Two forces propel the food from cephalad to caudad. First, gravity pulls the food caudally. The organized contractions of the muscles propel the food caudally. If a myotomy is performed, the contractions will be ineffective. Only gravity forces the food caudally. Thus, patients who have had a myotomy are more likely to have dysphagia.

Lower esophageal sphincter

The lower zone is comprised of the LES. This is a condensation of the smooth muscles. Tonically, this muscle is contracted and must relax to allow food to pass. Failure of the LES to relax to allow a food bolus to pass is termed achalasia (see Achalasia).

Diffuse esophageal spasms

Simplistically, DESs occur when the propagative waves do not progress correctly. Usually, several segments of the esophagus contract simultaneously, preventing the propagation of the food bolus. The usual presentation is intermittent dysphagia with occasional chest pain. Myotomy, which is performed only in extreme cases, can relieve the uncoordinated contractions.

Nutcracker esophagus

Nutcracker esophagus occurs when the amplitude of the contractions exceeds 2 standard deviations from normal. The contractions proceed in an organized manner, propelling food down the esophagus. These patients often present with chest pain, but they present with dysphagia less often than patients with DES.

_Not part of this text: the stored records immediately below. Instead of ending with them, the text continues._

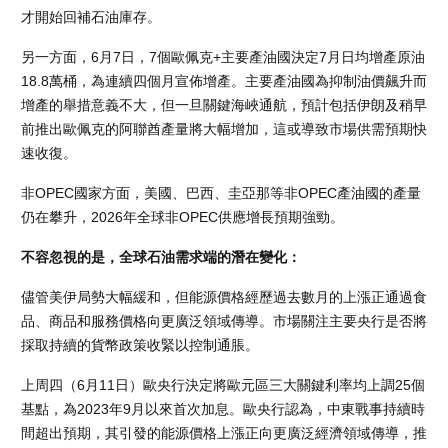
才開始回補石油庫存。
另一方面，6月7日，7個歐佩克+主要產油國決定7月日均增產原油
18.8萬桶，為連續四個月宣佈增產。主要產油國為抑制油價飆升而
增產的舉措意義不大，但一旦關鍵海峽通航，預計包括伊朗及稍早
前推出歐佩克的阿聯酋產量將大幅增加，這或導致市場供需預期快
速收復。
非OPEC國家方面，美國、巴西、圭亞那等非OPEC產油國的產量
仍在攀升，2026年全球非OPEC供應增長預期強勁。
不容忽視的是，全球石油需求端的潛在變化：
儘管美伊局勢大幅緩和，但能源價格經歷過去數月的上漲正通過食
品、商品和服務價格向更廣泛領域傳導。市場關注主要央行是否將
採取持續的貨幣政策收緊以控制通脹。
上周四（6月11日）歐央行決定將歐元區三大關鍵利率均上調25個
基點，為2023年9月以來首次加息。歐央行認為，中東戰事持續時
間超出預期，其引發的能源價格上漲正向更廣泛經濟領域傳導，推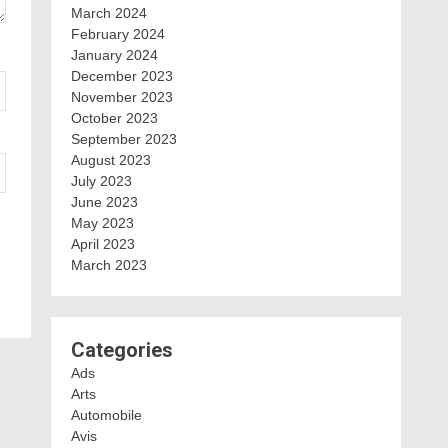
March 2024
February 2024
January 2024
December 2023
November 2023
October 2023
September 2023
August 2023
July 2023
June 2023
May 2023
April 2023
March 2023
Categories
Ads
Arts
Automobile
Avis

Because the progression of the contractions occurs normally, patients often do not benefit from a myotomy. Even though the increased amplitude of the contractions can be demonstrated using manometry, the symptoms often do not correlate with the manometrically documented contractions.

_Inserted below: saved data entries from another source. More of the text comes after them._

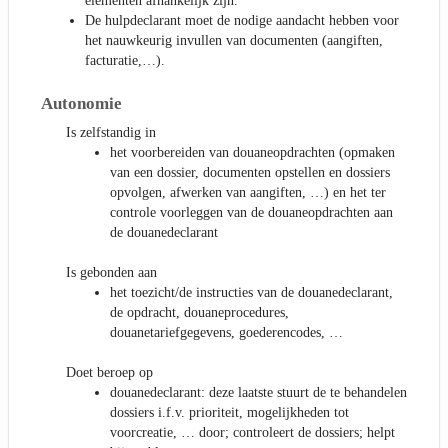
elementen afhankelijk zijn.
De hulpdeclarant moet de nodige aandacht hebben voor
het nauwkeurig invullen van documenten (aangiften,
facturatie,…).
Autonomie
Is zelfstandig in
het voorbereiden van douaneopdrachten (opmaken
van een dossier, documenten opstellen en dossiers
opvolgen, afwerken van aangiften, …) en het ter
controle voorleggen van de douaneopdrachten aan
de douanedeclarant
Is gebonden aan
het toezicht/de instructies van de douanedeclarant,
de opdracht, douaneprocedures,
douanetariefgegevens, goederencodes, …
Doet beroep op
douanedeclarant: deze laatste stuurt de te behandelen
dossiers i.f.v. prioriteit, mogelijkheden tot
voorcreatie, … door; controleert de dossiers; helpt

The symptoms of DES and nutcracker esophagus may overlap and can be distinguished only by motility study.

Frequency

United States

The true incidence of esophageal spasm cannot be determined. The symptoms range from mild to severe. Patients with mild symptoms often do not seek medical attention. Because of the similarity of symptoms of reflux disease and esophageal spasm, many patients may be misdiagnosed with reflux. Furthermore, reflux and spasm can occur concomitantly.

International

Because the symptoms are mild (or even absent) in many patients, true incidence is not known.

Mortality/Morbidity

  • Mortality is very rare, but morbidity can be significant.

  • Morbidity arises from an inability to eat, secondary to the pain, and the subsequent decline in nutritional status. The pain can be incapacitating, preventing normal activity and leading to considerable psychological challenges and impairment in the patient's quality of life.

  • The chest pain can mimic cardiac, pulmonary, or rheumatological chest pain, instigating appropriate workup.

Race

  • This condition seemingly is more common in whites.

Sex

  • This condition may be more common in women than in men.

Age

  • This condition is rare in children, and incidence increases with age.